There’s another aspect of that case that merits your attention.
On appeal the ex-husband argued that his ex-wife’s claim against him was barred by the three-year statute of limitations (SOL) applicable to contract claims. His position was supported by the case of D’Avignon v. D’Avignon, 945 So.2d 401 (Miss. App. 2006), which held that property division matters in a property settlement agreement (PSA) are governed by the three-year SOL that applies to contracts.
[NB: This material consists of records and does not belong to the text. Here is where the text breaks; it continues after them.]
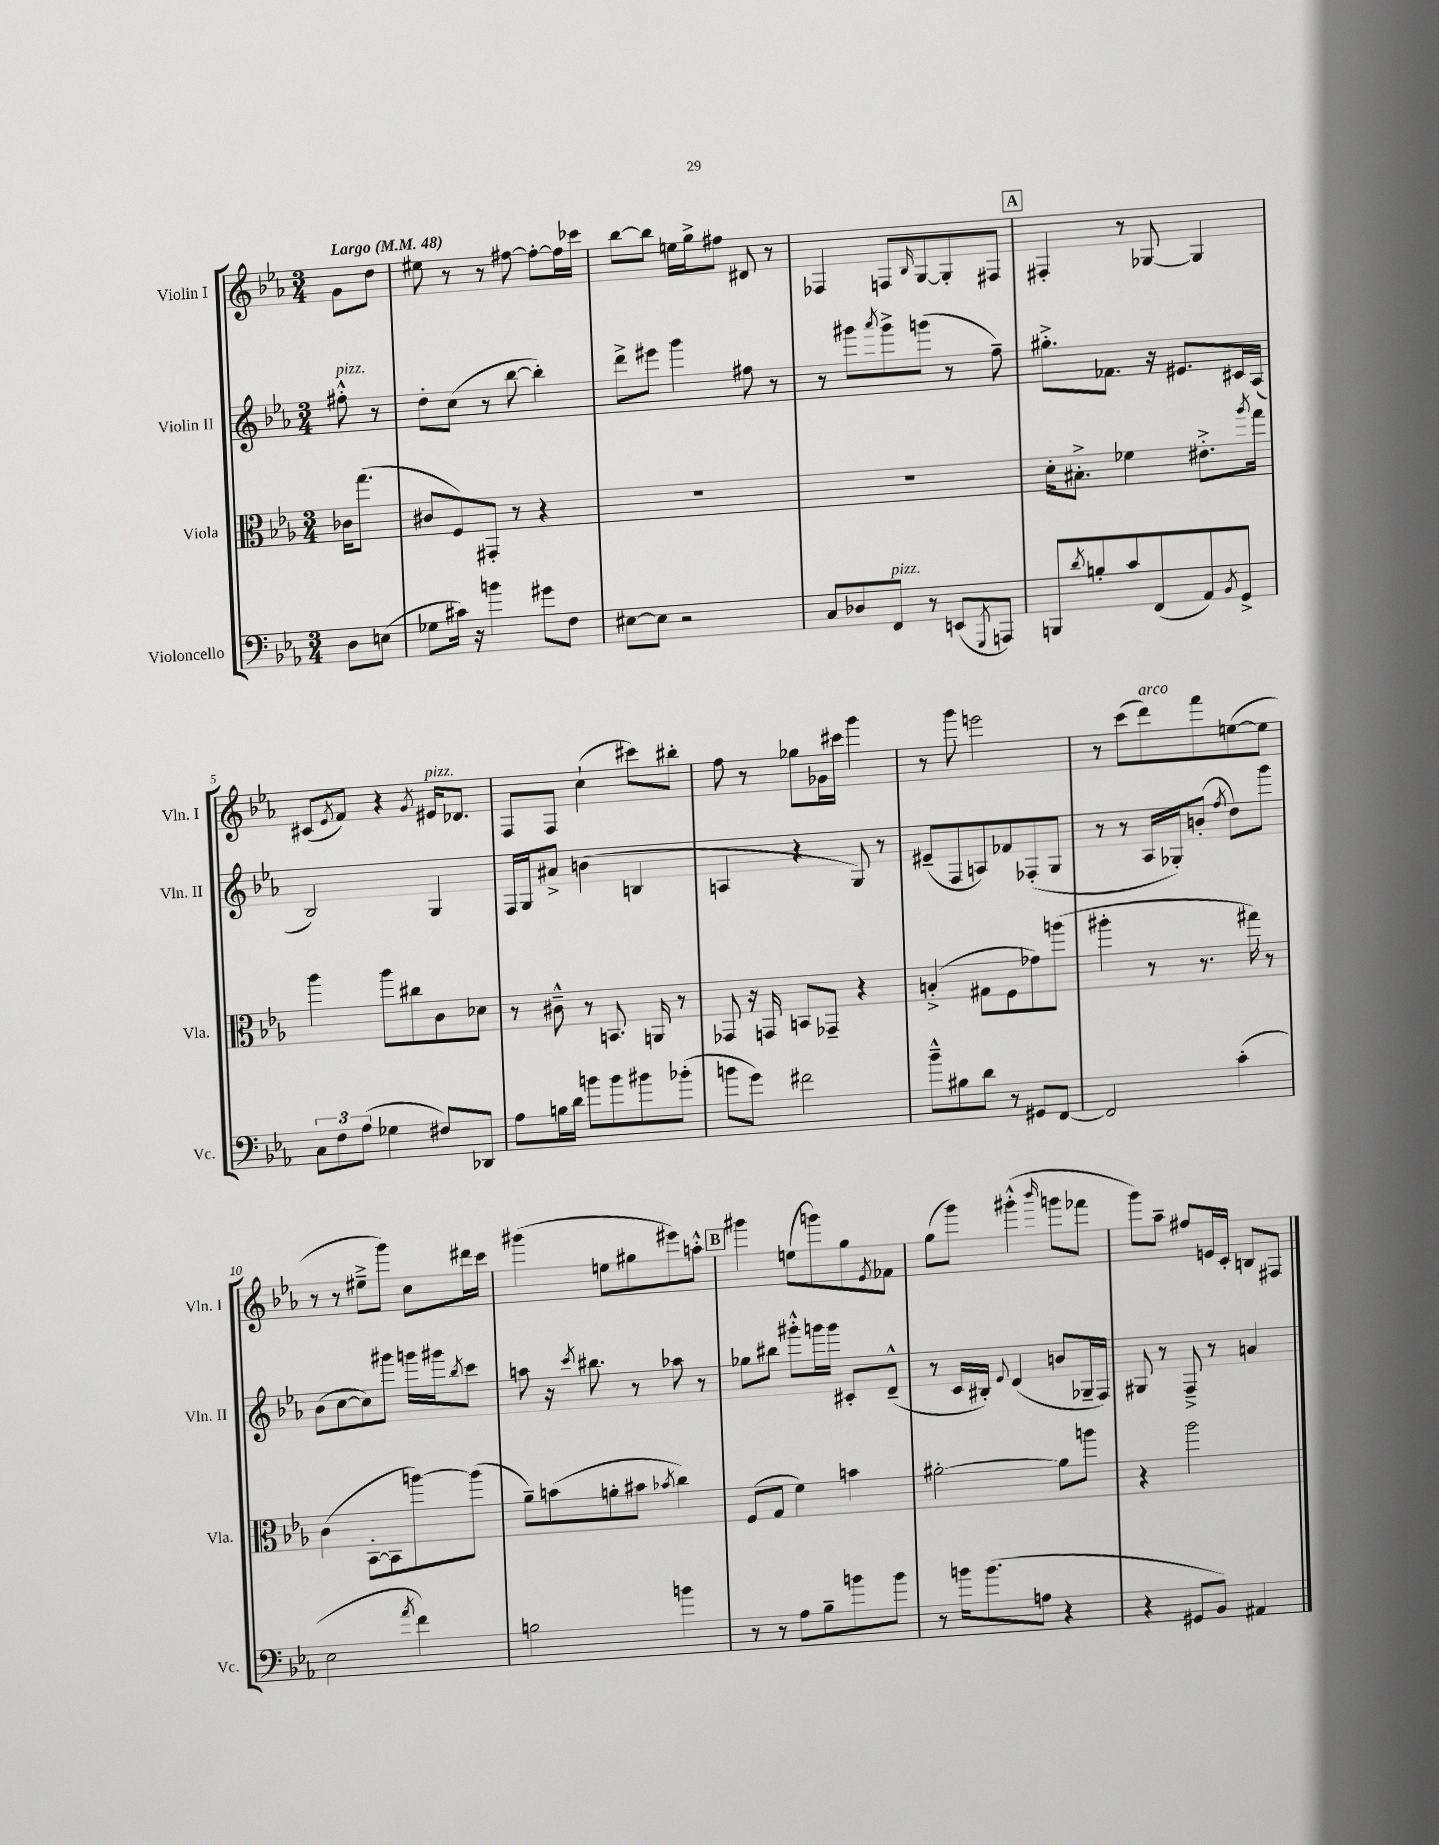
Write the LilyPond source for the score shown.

<<
\new StaffGroup <<
\new Staff = "s0" \with { instrumentName = "Violin I" shortInstrumentName = "Vln. I" } {
    \clef treble \key ees \major \numericTimeSignature \time 3/4 \partial 4 \tempo "Largo" 4 = 48
    g'8 d''8 |
    eis''8 r8 r8 fis''8~ fis''8~-. fis''16 ces'''16 |
    bes''8~ bes''8 e''16 g''16-> fis''8 dis'8 r8 |
    fes4 f8 \grace { bes16 } g8~ g8-. fis8 |
    \mark \markup { \box "A" } fis4-. r8 ges8~ ges4 |
    cis'8( \acciaccatura { ees'8 } f'8) r4 \acciaccatura { g'8 } eis'16^\markup { \italic "pizz." } des'8. |
    f8 f8 c''4-!( cis'''8) bis''8-. |
    f''8 r8 ges''8 ges'16 cis'''16 g'''4 |
    r8 g'''8 e'''2 |
    r8 c'''8( d'''8^\markup { \italic "arco" }) f'''8 e''8~( e''8 |
    r8 r8 eis''8---> g'''8) c''8 dis'''16 c'''16 |
    gis'''4( e''8 gis''8 eis'''8) a''8-.-^ |
    \mark \markup { \box "B" } gis'''4 e''8( g'''8) g''8 \acciaccatura { ees'8 } fes'8 |
    g''8( g'''8) gis'''4-.-^( \grace { bes'''16 } g'''8 fes'''8 |
    g'''8) aes''8-- fis''8 e'16 c'16-. b8 fis8 \bar "|." |
}
\new Staff = "s1" \with { instrumentName = "Violin II" shortInstrumentName = "Vln. II" } {
    \clef treble \key ees \major \numericTimeSignature \time 3/4 \partial 4
    fis''8-.-^^\markup { \italic "pizz." } r8 |
    d''8-. c''8( r8 bes''8~ bes''4-.) |
    d'''8-> eis'''8 g'''4 fis''8 r8 |
    r8 gis'''8 \acciaccatura { aes'''8 } gis'''8-> g'''8( r8 f''8--) |
    \mark \markup { \box "A" } gis''8.-.-> fes'8. r16 eis'8. cis'16 aes16( |
    bes2) g4 |
    f16 g16 ais'8-> b'4( b4 |
    a4 r4 g8) r8 |
    eis'8--( f8 a8) fes'8 fes8-.( g8 |
    r8 r8 aes16 ges16-.) b'8-.( \acciaccatura { f''8 } d''8) g'''8 |
    bes'8( c''8~ c''8) gis'''8 g'''16 gis'''16 \acciaccatura { bes''8 } c'''8 |
    a''8 r16 \acciaccatura { c'''8 } bis''8. r8 aes''8 r8 |
    \mark \markup { \box "B" } ges''8 bis''8 gis'''8-.-^ g'''16 g'''16 cis'8-. d'8---^( |
    r8 c'16 bis16-.) \appoggiatura { ees'8 } d'4( b'8 ges16-- f16) |
    gis8 r8 f8---> r8 a'4 \bar "|." |
}
\new Staff = "s2" \with { instrumentName = "Viola" shortInstrumentName = "Vla." } {
    \clef alto \key ees \major \numericTimeSignature \time 3/4 \partial 4
    ces'16 g''8.( |
    cis'8 f8) gis,8-. r8 r4 |
    R2. |
    R2. |
    \mark \markup { \box "A" } d'16-. bis8.-.-> fes'4 eis'8.-.-> \acciaccatura { aes''8 } g''16 |
    aes''4 aes''8 cis''8 c'8 des'8 |
    r8 cis'8---^ r8 b,8. a,16 r8 |
    ges,8 r16 g,16 b,8 ges,8-- r4 |
    b4-.->( gis8 f8 ges'8) a''8( |
    ais''4-. r8 r8. gis''16) r8 |
    c'4( bes,8~-. bes,8 a''8~) a''8( |
    aes'8--) b'8( a'8-. bis'8 \acciaccatura { bes'8 } c''4) |
    \mark \markup { \box "B" } f8( g8 f'4) b'4 |
    ais'2~-. ais'8 a''8 |
    r4 aes''2 \bar "|." |
}
\new Staff = "s3" \with { instrumentName = "Violoncello" shortInstrumentName = "Vc." } {
    \clef bass \key ees \major \numericTimeSignature \time 3/4 \partial 4
    d8 e8( |
    ges8 cis'16) r16 b'4 gis'8 f8 |
    eis8~ eis8 r2 |
    c8 des8 f,8^\markup { \italic "pizz." } r8 e,8( \acciaccatura { g,,8 } a,,8) |
    \mark \markup { \box "A" } b,,8 \acciaccatura { d'8 } b8-. c'8 f,8( aes,8) \acciaccatura { bes,8 } g,8-> |
    \tuplet 3/2 { c8 f8 aes8( } ges4 fis8) des,8 |
    aes8 b16 d'16 b'8 b'8 bis'8 bes'8-.( |
    b'8 g'8) fis'2 |
    bes'8---^ bis8 d'8 r8 gis,8 f,8~ |
    f,2 c'4-.( |
    ees2 \acciaccatura { aes'8 } f'4) |
    b2 b'4 |
    \mark \markup { \box "B" } r8 r8 aes8 bes8-- b'8 b'8 |
    r8 b'16 b'8.( a8 r4 |
    r4 gis,8 bes,8) ais,4 \bar "|." |
}
>>
>>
In Moseley, however, the COA changed its position and held that all PSA provisions are incorporated into the court’s final judgment of divorce and, therefore, the seven-year SOL governing enforcement of judgments applies.
Two thoughts:
- Remember that SOL is an affirmative defense that must be asserted by the party who claims it. It is not an automatic bar to the action, but rather a defense that must be affirmatively pled. In a recent case in my court the parties litigated the issue whether the ex-husband was in contempt for non-payment of installment lump-sum alimony. Some of the early payments were due more than seven years before suit was brought. No one raised a SOL issue; therefore there was no bar to obtaining a judgment on those unpaid amounts.
- Before a judgment expires, you can renew the judgment per MCA 15-1-43. The extension is for a period of seven additional years. Most property provisions of PSA’s are resolved before that initial seven-year period expires, but some do not.